Using the listing below, set down exactly the lines starting at the line that contains "b. Honk your horn to show your displeasure." and ending at the line that contains "c. Ask them to stop talking.", both included, and no others.

■ DATA FOR REVIEW ■
----

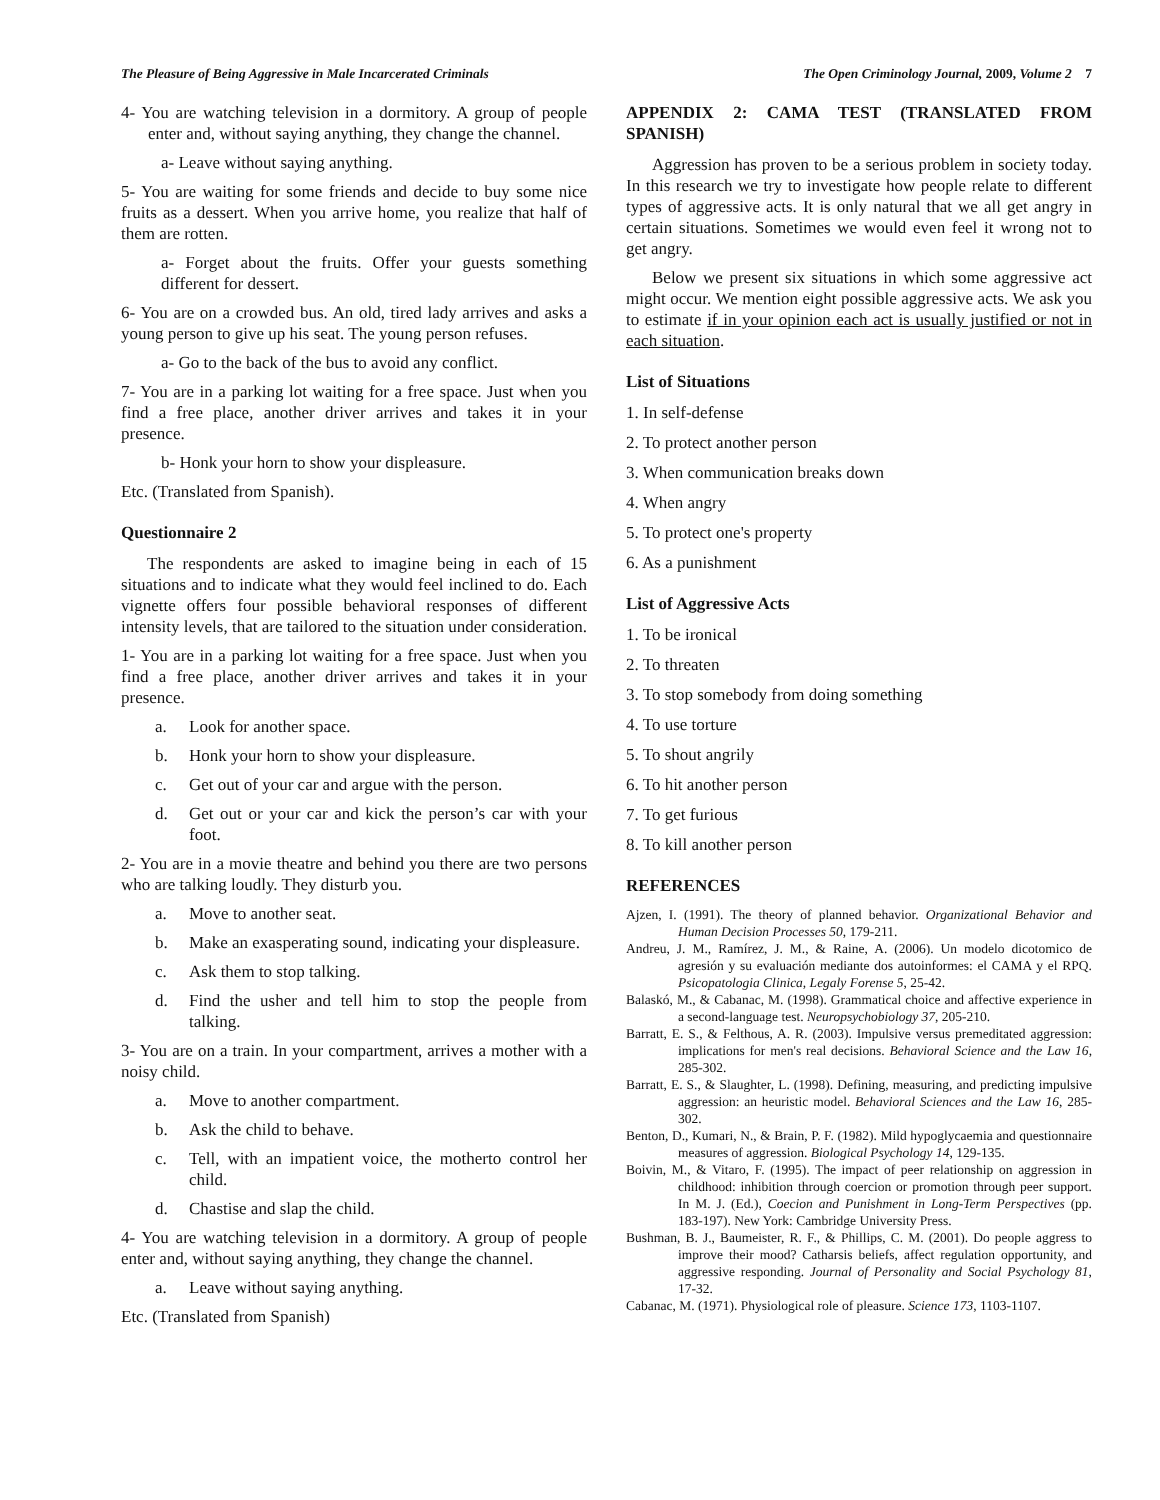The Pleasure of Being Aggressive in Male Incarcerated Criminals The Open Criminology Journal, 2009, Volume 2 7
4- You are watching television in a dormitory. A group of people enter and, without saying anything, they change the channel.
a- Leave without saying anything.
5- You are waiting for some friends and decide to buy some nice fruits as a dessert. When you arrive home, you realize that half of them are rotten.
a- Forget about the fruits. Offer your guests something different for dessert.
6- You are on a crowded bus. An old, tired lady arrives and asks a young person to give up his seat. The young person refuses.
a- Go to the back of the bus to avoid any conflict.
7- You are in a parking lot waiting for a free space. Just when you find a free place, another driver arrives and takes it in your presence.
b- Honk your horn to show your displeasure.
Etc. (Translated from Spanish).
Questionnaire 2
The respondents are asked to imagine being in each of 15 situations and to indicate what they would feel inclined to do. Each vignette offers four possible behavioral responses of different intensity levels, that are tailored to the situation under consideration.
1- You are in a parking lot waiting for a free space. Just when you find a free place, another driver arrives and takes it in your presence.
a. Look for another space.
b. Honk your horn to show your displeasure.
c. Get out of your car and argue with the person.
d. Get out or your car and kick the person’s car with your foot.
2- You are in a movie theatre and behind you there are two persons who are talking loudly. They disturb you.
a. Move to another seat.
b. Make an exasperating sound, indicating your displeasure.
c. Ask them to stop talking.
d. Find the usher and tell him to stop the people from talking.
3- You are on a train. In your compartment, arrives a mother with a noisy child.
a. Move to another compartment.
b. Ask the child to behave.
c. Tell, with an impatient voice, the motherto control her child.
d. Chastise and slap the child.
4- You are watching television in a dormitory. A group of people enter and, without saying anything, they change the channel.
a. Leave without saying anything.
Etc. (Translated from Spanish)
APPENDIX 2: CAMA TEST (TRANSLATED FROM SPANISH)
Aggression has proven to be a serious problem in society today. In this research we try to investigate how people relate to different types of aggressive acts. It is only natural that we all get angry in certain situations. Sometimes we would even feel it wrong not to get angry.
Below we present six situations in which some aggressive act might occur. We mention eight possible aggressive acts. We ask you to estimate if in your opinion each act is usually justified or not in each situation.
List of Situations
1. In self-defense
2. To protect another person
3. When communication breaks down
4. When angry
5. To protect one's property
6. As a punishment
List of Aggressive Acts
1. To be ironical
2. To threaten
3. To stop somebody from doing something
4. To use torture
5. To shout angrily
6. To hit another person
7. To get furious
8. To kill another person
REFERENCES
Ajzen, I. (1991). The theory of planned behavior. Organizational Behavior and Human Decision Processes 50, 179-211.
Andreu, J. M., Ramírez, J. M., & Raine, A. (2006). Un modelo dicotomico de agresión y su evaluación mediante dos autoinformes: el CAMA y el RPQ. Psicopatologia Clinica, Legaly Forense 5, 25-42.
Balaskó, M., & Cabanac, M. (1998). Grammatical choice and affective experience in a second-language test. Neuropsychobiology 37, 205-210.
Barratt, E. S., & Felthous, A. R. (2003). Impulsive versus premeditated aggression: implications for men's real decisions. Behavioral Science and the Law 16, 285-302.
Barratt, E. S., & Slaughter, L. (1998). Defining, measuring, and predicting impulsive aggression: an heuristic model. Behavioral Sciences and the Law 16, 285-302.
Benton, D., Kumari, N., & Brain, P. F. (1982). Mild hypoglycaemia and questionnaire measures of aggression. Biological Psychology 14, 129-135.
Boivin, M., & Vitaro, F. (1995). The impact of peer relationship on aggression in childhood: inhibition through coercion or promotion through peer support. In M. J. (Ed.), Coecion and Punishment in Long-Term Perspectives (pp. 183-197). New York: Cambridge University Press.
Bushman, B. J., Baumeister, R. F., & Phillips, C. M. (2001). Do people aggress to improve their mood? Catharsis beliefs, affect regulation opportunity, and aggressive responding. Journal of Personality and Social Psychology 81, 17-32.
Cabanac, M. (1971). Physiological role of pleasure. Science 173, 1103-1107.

----

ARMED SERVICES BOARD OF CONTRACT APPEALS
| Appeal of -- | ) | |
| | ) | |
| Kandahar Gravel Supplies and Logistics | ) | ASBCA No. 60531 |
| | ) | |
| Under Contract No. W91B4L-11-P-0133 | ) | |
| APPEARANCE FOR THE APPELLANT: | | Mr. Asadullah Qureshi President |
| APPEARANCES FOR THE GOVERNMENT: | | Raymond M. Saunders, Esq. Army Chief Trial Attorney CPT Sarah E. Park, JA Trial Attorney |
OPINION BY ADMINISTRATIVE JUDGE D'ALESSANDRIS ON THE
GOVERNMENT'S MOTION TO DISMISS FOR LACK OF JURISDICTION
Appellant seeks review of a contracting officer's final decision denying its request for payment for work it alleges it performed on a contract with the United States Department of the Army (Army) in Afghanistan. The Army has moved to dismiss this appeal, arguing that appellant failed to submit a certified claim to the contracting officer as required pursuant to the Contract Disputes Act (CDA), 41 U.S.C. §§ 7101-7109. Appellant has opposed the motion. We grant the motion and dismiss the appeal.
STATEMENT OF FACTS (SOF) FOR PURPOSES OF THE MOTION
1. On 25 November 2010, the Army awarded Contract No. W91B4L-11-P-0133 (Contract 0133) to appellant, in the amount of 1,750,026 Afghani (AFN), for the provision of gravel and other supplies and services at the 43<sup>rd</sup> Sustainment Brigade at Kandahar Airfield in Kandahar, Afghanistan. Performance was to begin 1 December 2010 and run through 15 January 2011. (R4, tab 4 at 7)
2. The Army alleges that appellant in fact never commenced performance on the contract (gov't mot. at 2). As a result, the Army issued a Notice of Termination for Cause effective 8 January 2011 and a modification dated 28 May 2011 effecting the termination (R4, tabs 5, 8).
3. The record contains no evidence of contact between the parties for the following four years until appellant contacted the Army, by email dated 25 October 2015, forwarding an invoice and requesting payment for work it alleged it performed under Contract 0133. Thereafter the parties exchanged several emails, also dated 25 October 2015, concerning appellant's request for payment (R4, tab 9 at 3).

----

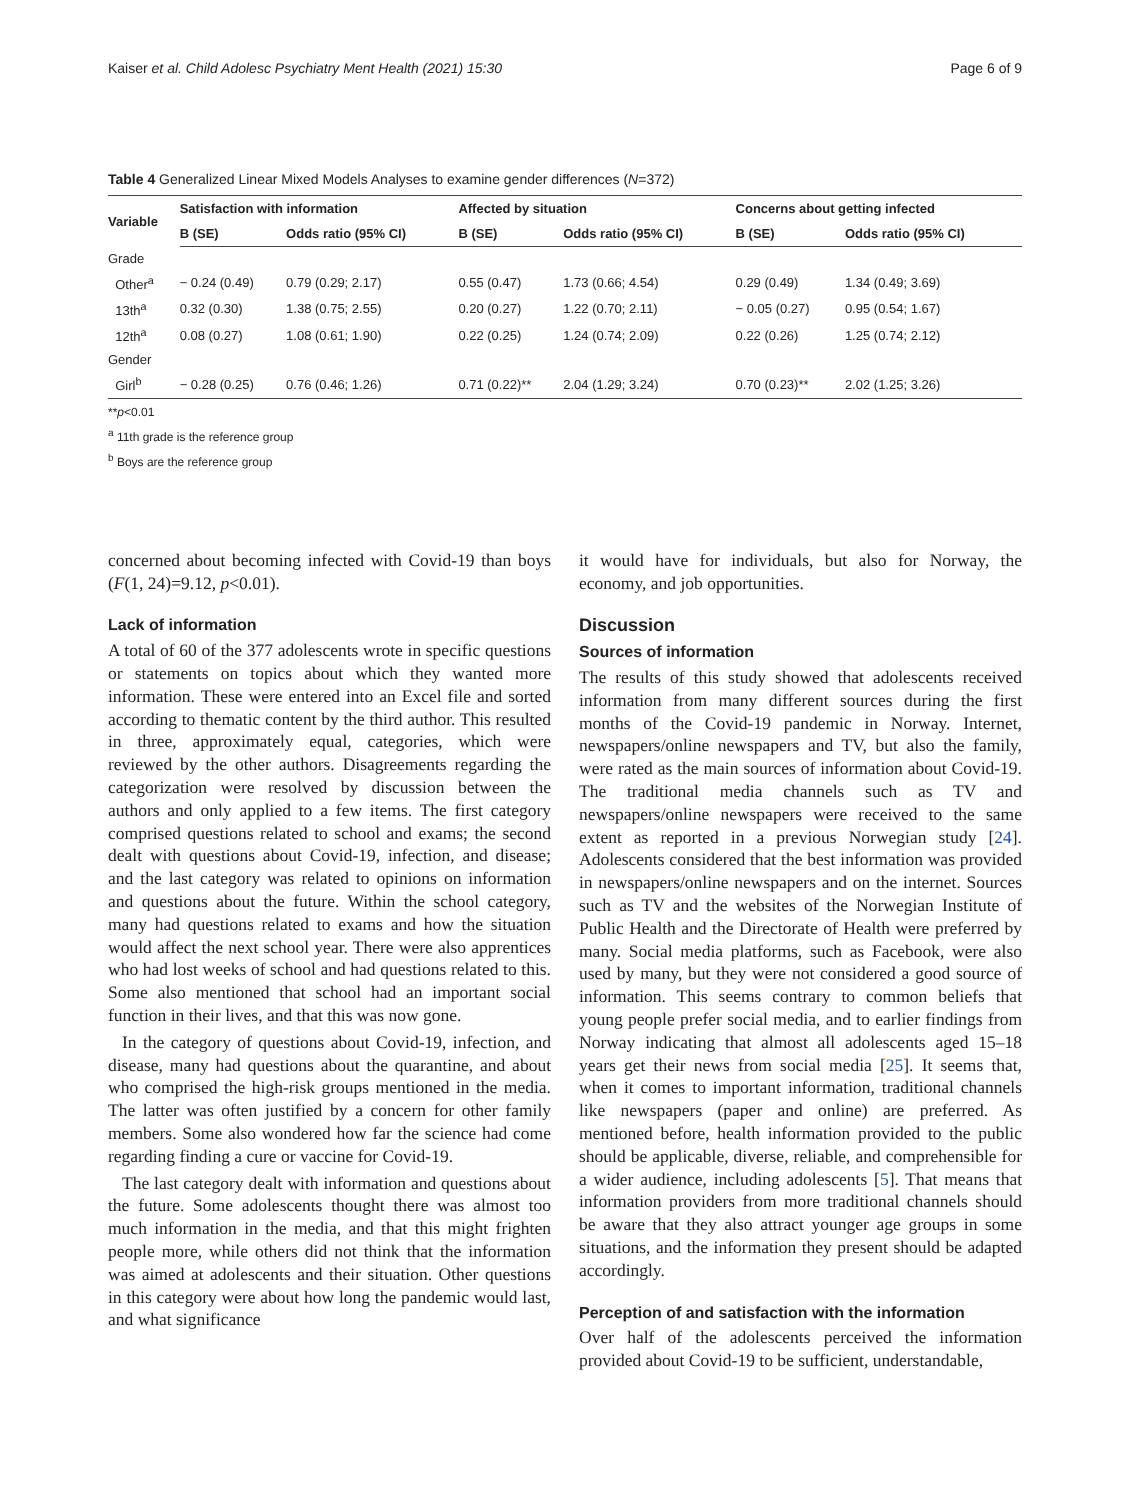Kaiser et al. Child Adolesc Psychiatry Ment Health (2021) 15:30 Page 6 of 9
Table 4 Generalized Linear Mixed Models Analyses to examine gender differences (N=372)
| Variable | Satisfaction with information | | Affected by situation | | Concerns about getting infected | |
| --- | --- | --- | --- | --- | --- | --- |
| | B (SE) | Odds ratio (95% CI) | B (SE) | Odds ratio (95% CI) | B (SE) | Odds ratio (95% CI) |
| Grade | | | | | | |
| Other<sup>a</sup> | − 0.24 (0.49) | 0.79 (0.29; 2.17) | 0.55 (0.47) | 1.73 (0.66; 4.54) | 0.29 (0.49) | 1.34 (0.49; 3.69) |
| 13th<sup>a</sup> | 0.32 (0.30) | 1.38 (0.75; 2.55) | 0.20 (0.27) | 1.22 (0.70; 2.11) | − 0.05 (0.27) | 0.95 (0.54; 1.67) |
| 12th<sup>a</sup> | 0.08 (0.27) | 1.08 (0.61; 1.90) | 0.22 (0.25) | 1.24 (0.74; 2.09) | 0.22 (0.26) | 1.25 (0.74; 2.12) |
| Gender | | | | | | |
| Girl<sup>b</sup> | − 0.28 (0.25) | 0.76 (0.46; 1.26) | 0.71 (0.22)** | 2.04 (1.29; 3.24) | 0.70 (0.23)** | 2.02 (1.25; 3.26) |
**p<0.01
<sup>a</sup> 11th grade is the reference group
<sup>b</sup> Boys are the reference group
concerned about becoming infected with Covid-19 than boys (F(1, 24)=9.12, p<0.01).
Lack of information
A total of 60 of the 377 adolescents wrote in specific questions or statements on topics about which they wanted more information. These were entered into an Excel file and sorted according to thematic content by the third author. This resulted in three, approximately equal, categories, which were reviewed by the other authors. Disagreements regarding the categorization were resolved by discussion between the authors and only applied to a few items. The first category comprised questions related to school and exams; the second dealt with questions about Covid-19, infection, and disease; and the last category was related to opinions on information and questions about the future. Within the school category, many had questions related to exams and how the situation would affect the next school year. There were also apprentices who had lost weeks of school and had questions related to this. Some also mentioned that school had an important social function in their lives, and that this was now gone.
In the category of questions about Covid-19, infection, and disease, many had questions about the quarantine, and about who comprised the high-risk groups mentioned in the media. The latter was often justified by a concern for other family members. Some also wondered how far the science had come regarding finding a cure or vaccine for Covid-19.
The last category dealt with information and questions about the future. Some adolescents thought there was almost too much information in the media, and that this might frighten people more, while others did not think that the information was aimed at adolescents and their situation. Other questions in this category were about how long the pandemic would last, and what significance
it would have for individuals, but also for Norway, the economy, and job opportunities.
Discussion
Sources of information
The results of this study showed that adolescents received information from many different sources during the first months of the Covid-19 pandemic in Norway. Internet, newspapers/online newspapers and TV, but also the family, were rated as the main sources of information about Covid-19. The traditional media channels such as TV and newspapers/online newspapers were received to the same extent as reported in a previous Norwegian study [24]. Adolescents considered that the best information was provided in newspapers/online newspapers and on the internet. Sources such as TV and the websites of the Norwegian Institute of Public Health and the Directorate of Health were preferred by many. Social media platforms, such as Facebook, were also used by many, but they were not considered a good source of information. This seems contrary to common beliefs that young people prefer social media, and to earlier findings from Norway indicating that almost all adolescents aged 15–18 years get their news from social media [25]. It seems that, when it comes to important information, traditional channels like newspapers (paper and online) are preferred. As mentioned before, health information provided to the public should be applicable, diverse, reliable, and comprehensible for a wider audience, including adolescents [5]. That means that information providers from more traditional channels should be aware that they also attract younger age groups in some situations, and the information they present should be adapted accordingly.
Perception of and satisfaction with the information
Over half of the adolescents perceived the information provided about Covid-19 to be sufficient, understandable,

----

■ ANSWER TO THIS EXERCISE ■
b. Honk your horn to show your displeasure.
c. Get out of your car and argue with the person.
d. Get out or your car and kick the person’s car with your foot.
2- You are in a movie theatre and behind you there are two persons who are talking loudly. They disturb you.
a. Move to another seat.
b. Make an exasperating sound, indicating your displeasure.
c. Ask them to stop talking.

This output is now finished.